Exercise objective
All lines from the one containing "The Common Forms" through the final line of the records below should be reproduced exactly, with the pictures left out.

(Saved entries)

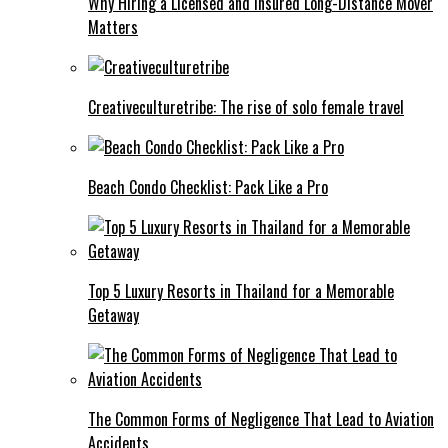
Why Hiring a Licensed and Insured Long-Distance Mover
Matters
Creativeculturetribe: The rise of solo female travel
Beach Condo Checklist: Pack Like a Pro
Top 5 Luxury Resorts in Thailand for a Memorable
Getaway
The Common Forms of Negligence That Lead to Aviation
Accidents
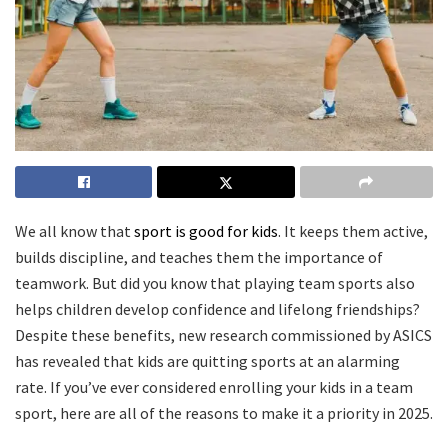
We all know that
sport is good for kids
. It keeps them active,
builds discipline, and teaches them the importance of
teamwork. But did you know that playing team sports also
helps children develop confidence and lifelong friendships?
Despite these benefits, new research commissioned by ASICS
has revealed that kids are quitting sports at an alarming
rate. If you’ve ever considered enrolling your kids in a team
sport, here are all of the reasons to make it a priority in 2025.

Output for this task
The Common Forms of Negligence That Lead to Aviation
Accidents
We all know that
sport is good for kids
. It keeps them active,
builds discipline, and teaches them the importance of
teamwork. But did you know that playing team sports also
helps children develop confidence and lifelong friendships?
Despite these benefits, new research commissioned by ASICS
has revealed that kids are quitting sports at an alarming
rate. If you’ve ever considered enrolling your kids in a team
sport, here are all of the reasons to make it a priority in 2025.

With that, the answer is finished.